After many weeks of a relegation dogfight involving up to 10 teams, it now appears that an exciting finish to the 2018 EPL season is becoming less likely as a gap opens up between the bottom 3 and the rest. After 34 matches, another gap is opening up between the 4 prediction methods I use and one method so far has a 74% success rate in predicting the match outcome.
I use a statistical approach known as Poisson Regression which I described in depth for round 29 of matches. If this is the first time you have seen my predictions then I strongly encourage you to click on that link to familiarise yourself with my terminology. My predictions all start with the latest form guide as shown below which I use to calculate two numbers for each team playing this weekend:
- eGS – the expected number of goals that a team will score.
- ePts – the expected number of points that a team will receive.
For round 33 this weekend, I have used my calculations of eGS & ePts (shown in the table below) to make 4 separate predictions of the scorelines for each match. The highlighted team in each match is the one with the higher eGS value but that doesn’t necessarily mean they will win.
The 4 scoreline prediction methods (ML, Med, Rdd & Int) work as follows:
- ML – Maximum Likelihood is the scoreline with the highest probability from the Scoreline Matrix as explained in step 3 of my post for round 29.
- Med – Median is derived from the median number of goals that each team is expected to score. See step 6 of my post for round 29 for a fuller explanation.
- Rdd – Rounded is a simpler predictor which just involves each teams eGS being rounded to the nearest whole number. So 1.8 for Chelsea rounds to 2 goals and 0.4 for Crystal Palace rounds to 0 goals, hence the 2-0 prediction.
- Int – Integer is simply the integer part of eGS which is equivalent to rounding down. Int is considered because whilst Rdd is better at predicting higher scorelines, it is very poor at predicting goalless teams whereas is more likely to predict this.
On reason I publish four predictions is that they are all plausible methods of converting both teams’ eGS into a scoreline and whilst as yet I am unable to say definitively which is the better option, it does appear rounds 29 to 32 that MED is edging ahead as shown in the table below. For each match prediction, I have scored them in one of three ways;
- Exactly Right i.e. I predicted the actual scoreline
- Partly Right i.e. I predicted the right outcome (win, draw or loss) but not the right score.

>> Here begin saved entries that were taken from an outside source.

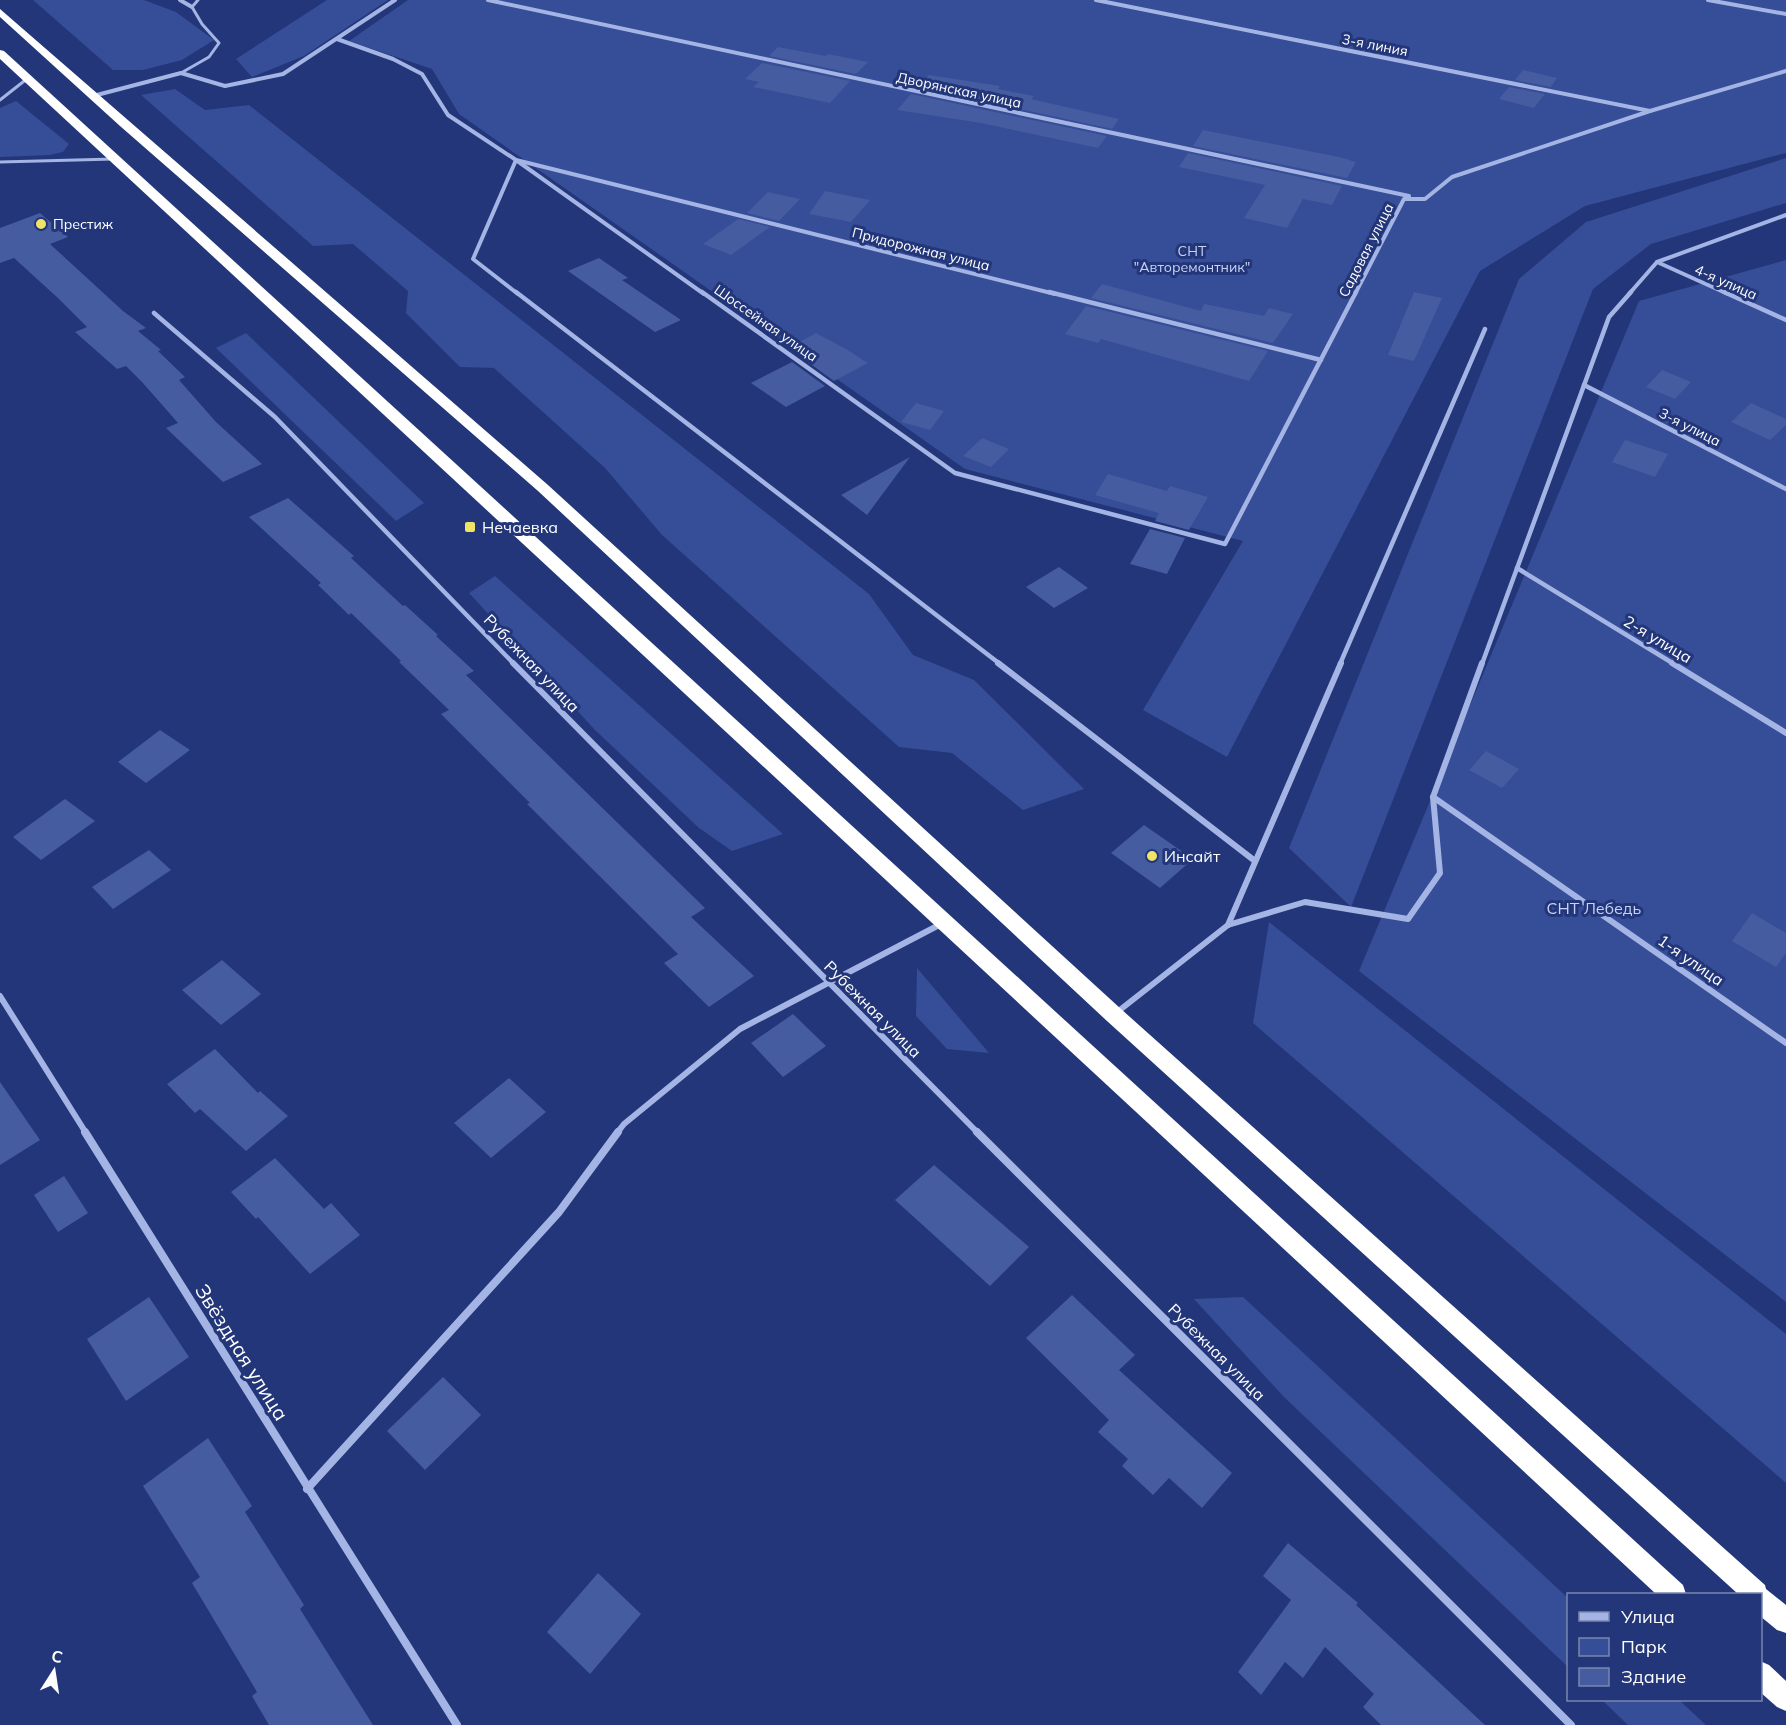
<svg xmlns="http://www.w3.org/2000/svg" width="1786" height="1725" viewBox="0 0 1786 1725" font-family="Mulish,sans-serif">
	<style>
		.green { fill: #364d97 }
		.building { fill: #465ca0 }
		.lines { fill: none; stroke-linecap: round; stroke-linejoin: round }
		.lane { stroke: #a4b4e4; stroke-width: 3 }
		.street-far3 { stroke: #a4b4e4; stroke-width: 4 }
		.street-far2 { stroke: #a4b4e4; stroke-width: 4.5 }
		.street-far1 { stroke: #a4b4e4; stroke-width: 6 }
		.street { stroke: #a4b4e4; stroke-width: 8 }
		.highway { fill: #fff; fill-rule: evenodd }
		.poi-dot { fill: #f0e467; stroke: #223679; stroke-width: 2 }
		.labels { text-anchor: middle; dominant-baseline: central; stroke-width: 6; stroke-linejoin: round; paint-order: stroke }
		.far-street-label { font-size: 14px; fill: #fff; stroke: #223679 }
		.far-poi-label { font-size: 14px; fill: #fff; stroke: #223679; text-anchor: start }
		.far-park-label { font-size: 14px; fill: #c7d2f4; stroke: #223679 }
		.poi-label { font-size: 16px; fill: #fff; stroke: #223679; text-anchor: start }
		.street-label { font-size: 16px; fill: #fff; stroke: #223679 }
		.park-label { font-size: 16px; fill: #c7d2f4; stroke: #223679 }
		.near-street-label { font-size: 20px; fill: #fff; stroke: #223679 }
	</style>
	<rect width="100%" height="100%" fill="#223679"/>
	<!-- green -->
	<g class="green">
		<polygon points="33,0 144,0 176,12 214,40 182,60 143,70 113,70"/>
		<polygon points="327,0 388,0 304,56 252,77 236,59"/>
		<polygon points="408,0 1786,0 1786,153 1585,206 1480,271 1227,757 1143,710 1243,541 965,469 459,114 432,69 349,41"/>
		<polygon points="175,89 205,110 249,105 869,594 913,655 974,680 1084,789 1023,810 952,753 899,747 662,535 605,468 494,368 460,367 406,313 408,291 353,244 313,246 141,95"/>
		<polygon points="16,101 69,144 63,152 50,155 0,157 0,108"/>
		<polygon points="1786,158 1786,203 1651,244 1593,289 1351,907 1289,848 1519,279 1586,222"/>
		<polygon points="1786,260 1786,1302 1359,971 1639,301"/>
		<polygon points="246,333 424,503 396,521 216,348"/>
		<polygon points="495,576 783,834 732,851 699,828 595,730 469,593"/>
		<polygon points="1269,922 1786,1334 1786,1483 1253,1023"/>
		<polygon points="917,968 989,1053 947,1049 916,1016"/>
		<polygon points="1243,1297 1568,1598 1568,1667 1284,1397 1194,1299"/>
		<polygon points="1602,1700 1679,1700 1706,1725 1628,1725"/>
	</g>
	<!-- building -->
	<g class="building">
		<polygon points="778,47 826,56 828,54 868,62 856,74 769,56"/>
		<polygon points="762,63 850,81 830,103 753,87 759,82 745,79"/>
		<polygon points="1523,70 1557,78 1551,87 1515,80"/>
		<polygon points="929,75 1000,86 998,89 1034,96 1031,99 1119,119 1112,129 918,87"/>
		<polygon points="1509,87 1545,94 1534,108 1499,99"/>
		<polygon points="911,94 1107,136 1098,148 981,123 897,110"/>
		<polygon points="1203,130 1339,157 1356,162 1347,178 1193,146"/>
		<polygon points="1188,153 1342,186 1332,205 1303,199 1287,228 1244,218 1265,185 1179,167"/>
		<polygon points="825,191 870,200 851,222 809,214"/>
		<polygon points="768,192 800,199 779,221 747,213"/>
		<polygon points="40,213 68,237 50,244 123,311 146,328 138,331 161,350 158,351 185,377 179,380 216,422 262,464 223,482 166,428 178,423 142,382 126,366 117,369 75,332 87,327 59,299 14,258 0,263 0,228"/>
		<polygon points="738,219 770,227 731,255 703,244"/>
		<polygon points="599,258 628,278 622,280 681,320 655,332 568,271"/>
		<polygon points="1102,284 1201,311 1204,304 1264,316 1269,308 1293,314 1273,343 1091,298"/>
		<polygon points="1414,292 1442,298 1414,361 1388,355"/>
		<polygon points="1086,306 1268,351 1249,381 1101,339 1098,343 1065,334"/>
		<polygon points="816,333 846,349 868,363 834,381 801,357 806,354 792,346"/>
		<polygon points="792,362 825,386 786,407 751,383"/>
		<polygon points="1662,370 1691,382 1675,399 1646,387"/>
		<polygon points="916,403 944,411 930,430 901,422"/>
		<polygon points="1751,403 1786,419 1786,425 1770,440 1731,422"/>
		<polygon points="982,438 1009,449 991,467 963,456"/>
		<polygon points="1625,440 1668,454 1655,477 1612,462"/>
		<polygon points="910,457 867,515 841,495"/>
		<polygon points="1108,474 1167,491 1170,486 1208,497 1189,530 1155,521 1159,513 1095,495"/>
		<polygon points="288,498 354,556 351,558 403,606 405,605 438,635 436,636 474,671 466,675 705,908 691,917 754,976 709,1007 664,963 678,954 527,804 530,803 441,714 449,710 399,662 401,661 351,613 349,615 318,585 321,583 249,517"/>
		<polygon points="1150,529 1185,538 1167,574 1130,564"/>
		<polygon points="1059,567 1088,588 1054,608 1026,587"/>
		<polygon points="160,730 190,750 146,783 118,762"/>
		<polygon points="1486,751 1519,769 1502,788 1469,770"/>
		<polygon points="65,799 95,821 41,860 13,837"/>
		<polygon points="1144,825 1193,859 1160,888 1111,853"/>
		<polygon points="149,850 171,870 113,909 92,887"/>
		<polygon points="1752,913 1786,933 1786,953 1776,967 1732,941"/>
		<polygon points="222,960 261,994 221,1025 182,990"/>
		<polygon points="793,1014 826,1046 783,1077 751,1043"/>
		<polygon points="215,1049 258,1093 260,1091 288,1116 246,1151 200,1109 195,1113 167,1084"/>
		<polygon points="509,1078 546,1112 491,1158 454,1123"/>
		<polygon points="0,1082 40,1140 0,1165"/>
		<polygon points="275,1158 324,1209 331,1203 360,1235 310,1274 258,1217 256,1219 231,1192"/>
		<polygon points="934,1165 1029,1247 990,1286 895,1200"/>
		<polygon points="64,1176 88,1213 58,1232 34,1195"/>
		<polygon points="1072,1295 1135,1355 1119,1370 1232,1473 1202,1508 1169,1478 1153,1495 1122,1466 1128,1459 1098,1432 1109,1420 1026,1338"/>
		<polygon points="149,1297 189,1357 126,1401 87,1339"/>
		<polygon points="443,1377 481,1415 425,1470 387,1431"/>
		<polygon points="208,1438 252,1506 245,1512 304,1605 300,1609 373,1725 269,1725 252,1696 257,1692 192,1583 200,1577 143,1486"/>
		<polygon points="1288,1543 1358,1603 1356,1605 1485,1725 1381,1725 1363,1707 1374,1694 1325,1647 1303,1678 1285,1662 1261,1695 1238,1672 1291,1600 1263,1576"/>
		<polygon points="598,1573 641,1614 590,1674 547,1632"/>
	</g>
	<g class="lines">
		<!-- lane -->
		<g class="lane">
			<polyline points="181,73 209,57 219,43 202,24 192,7 198,0"/>
			<polyline points="0,100 28,78"/>
			<polyline points="0,162 114,159"/>
		</g>
		<!-- street-far3 -->
		<g class="street-far3">
			<polyline points="180,0 192,7"/>
			<polyline points="488,0 1409,196"/>
			<polyline points="1096,0 1650,111"/>
			<polyline points="1708,0 1786,14"/>
			<polyline points="337,39 393,59 422,74 448,115 516,160 704,294"/>
			<polyline points="93,96 181,73 225,86 283,74 395,0"/>
			<polyline points="1657,262 1728,294"/>
			<polyline points="518,294 473,259 516,160 1055,294"/>
			<polyline points="1355,294 1404,199 1425,199 1452,177 1650,111 1786,71"/>
			<polyline points="1629,294 1657,262 1786,215"/>
		</g>
		<!-- street-far2 -->
		<g class="street-far2">
			<polyline points="516,292 1000,664"/>
			<polyline points="702,292 955,473 1225,544 1356,292"/>
			<polyline points="1049,292 1321,360"/>
			<polyline points="1724,292 1786,320"/>
			<polyline points="154,313 275,417 514,664"/>
			<polyline points="1584,385 1786,489"/>
			<polyline points="1517,568 1674,664"/>
			<polyline points="1340,664 1485,329"/>
			<polyline points="1482,664 1609,317 1631,292"/>
		</g>
		<!-- street-far1 -->
		<g class="street-far1">
			<polyline points="513,663 978,1133"/>
			<polyline points="998,663 1255,861"/>
			<polyline points="1672,663 1786,733"/>
			<polyline points="1433,797 1786,1043"/>
			<polyline points="1228,925 1341,663"/>
			<polyline points="0,996 86,1133"/>
			<polyline points="1116,1013 1228,925 1305,902 1408,919 1440,873 1433,797 1482,663"/>
			<polyline points="617,1133 624,1124 740,1029 941,924"/>
		</g>
		<!-- street -->
		<g class="street">
			<polyline points="85,1132 457,1725"/>
			<polyline points="977,1132 1571,1725"/>
			<polyline points="307,1489 559,1212 618,1132"/>
		</g>
		<!-- highway -->
		<g class="highway">
			<polygon points="0,9 548,485 1121,1009 1765,1585 1766,1589 1786,1605 1786,1633 1777,1630 1760,1616 1760,1594 1738,1594 1107,1021 538,491 120,126 0,17"/>
			<polygon points="0,50 4,51 1683,1585 1686,1594 1656,1594 0,59"/>
			<polygon points="1760,1661 1769,1665 1786,1681 1786,1711 1777,1707 1760,1692"/>
		</g>
	</g>
	<!-- markers -->
	<g class="poi-dot">
		<circle cx="41" cy="224" r="6"/>
		<rect x="464" y="521" width="12" height="12" rx="3"/>
		<circle cx="1152" cy="856" r="6"/>
	</g>
	<g class="labels">
		<!-- far-street labels -->
		<g class="far-street-label">
			<text transform="translate(1375 45) rotate(11)">3-я линия</text>
			<text transform="translate(959 90) rotate(12)">Дворянская улица</text>
			<text transform="translate(921 249) rotate(14)">Придорожная улица</text>
			<text transform="translate(1366 250) rotate(-63)">Садовая улица</text>
			<text transform="translate(1726 282) rotate(24)">4-я улица</text>
			<text transform="translate(766 323) rotate(35)">Шоссейная улица</text>
			<text transform="translate(1690 427) rotate(27)">3-я улица</text>
		</g>
		<!-- far-poi labels -->
		<g class="far-poi-label">
			<text x="53" y="224">Престиж</text>
		</g>
		<!-- far-park labels -->
		<g class="far-park-label">
			<text x="1192" y="251">СНТ<tspan x="1192" dy="16">"Авторемонтник"</tspan></text>
		</g>
		<!-- poi labels -->
		<g class="poi-label">
			<text x="482" y="527">Нечаевка</text>
			<text x="1164" y="856">Инсайт</text>
		</g>
		<!-- street labels -->
		<g class="street-label">
			<text transform="translate(1658 639) rotate(31)">2-я улица</text>
			<text transform="translate(532 663) rotate(46)">Рубежная улица</text>
			<text transform="translate(1691 960) rotate(35)">1-я улица</text>
			<text transform="translate(873 1009) rotate(45)">Рубежная улица</text>
			<text transform="translate(1217 1352) rotate(45)">Рубежная улица</text>
		</g>
		<!-- park labels -->
		<g class="park-label">
			<text x="1594" y="908">СНТ Лебедь</text>
		</g>
		<!-- near-street labels -->
		<g class="near-street-label">
			<text transform="translate(242 1352) rotate(58)">Звёздная улица</text>
		</g>
	</g>
	<!-- legend -->
	<rect x="1567" y="1593" width="195" height="108" fill="#223679" stroke="#7a86af" stroke-width="1.5"/>
	<rect x="1579" y="1612" width="30" height="9" fill="#a4b4e4" stroke="#7a86af" stroke-width="1.5"/>
	<text x="1621" y="1623" font-size="18" fill="#ffffff">Улица</text>
	<rect x="1579" y="1638" width="30" height="18" fill="#364d97" stroke="#7a86af" stroke-width="1.5"/>
	<text x="1621" y="1653" font-size="18" fill="#ffffff">Парк</text>
	<rect x="1579" y="1668" width="30" height="18" fill="#465ca0" stroke="#7a86af" stroke-width="1.5"/>
	<text x="1621" y="1683" font-size="18" fill="#ffffff">Здание</text>
	<!-- north arrow -->
	<g transform="translate(54 1671) rotate(12)" stroke="#223679" stroke-width="4.5" paint-order="stroke">
	<path d="M0-4.5L10 22L0 15L-10 22Z" fill="#ffffff"/>
	<text y="-9" font-size="16" font-weight="bold" text-anchor="middle" fill="#ffffff">С</text>
	</g>
</svg>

- Wrong i.e. I predicted the wrong outcome.
The table shows that Med is most accurate so far in terms of the match outcomes (74% correct) but it is not the best for a specific scoreline. RDD so far is the worst performing prediction model.
To arrive at a final league table, I need to repeat this process for rounds 34 to 38 and then combine the predictions into a predicted final table. As I explained in round 29, I am making two separate predictions of the final table and I will demonstrate with my team Newcastle United by showing the predictions for all their remaining games.
My preferred method of estimating the final table is to total up the ePts values for all remaining games. Newcastle are currently on 35 points and if you total up the ePts, you find I am expecting them to get another 7.8 points which when rounded comes out at 43 points. Repeating this for all teams and you get the final table shown here which has Man City winning the league with a new record points tally, Newcastle in 12th and Southampton, Stoke & WBA relegated. After many weeks of a relegation dogfight involving up to 10 teams, it now appears that a gap is opening up between the bottom 3 and the rest. Newcastle are now projected to be 10 points above Southampton and even when you take the margin of error into account (as shown by the LCI & UCI columns) it is beginning to look like that they are safe.
My second method of estimating the final league table is to use the 4 scoreline methods described earlier. For each method, I work out the expected number of points given the predicted scores and then take an average across the 4 methods. This method tends to give more points to teams at the top and fewer points to teams at the bottom but it does result in an explicit prediction of the W-D-L record for each team. Again we see the same 3 teams being relegated, Man City winning the title and Newcastle in 11th place this time with the same number of points. This is not the case for all teams and the DIFF column shows the difference between the two predicted tables.
For the moment, I consider the 1st predicted table to be superior but when we get down to the last few matches, the 2nd table is likely to be a better predictor. I will make it clear when I think we have reached this point.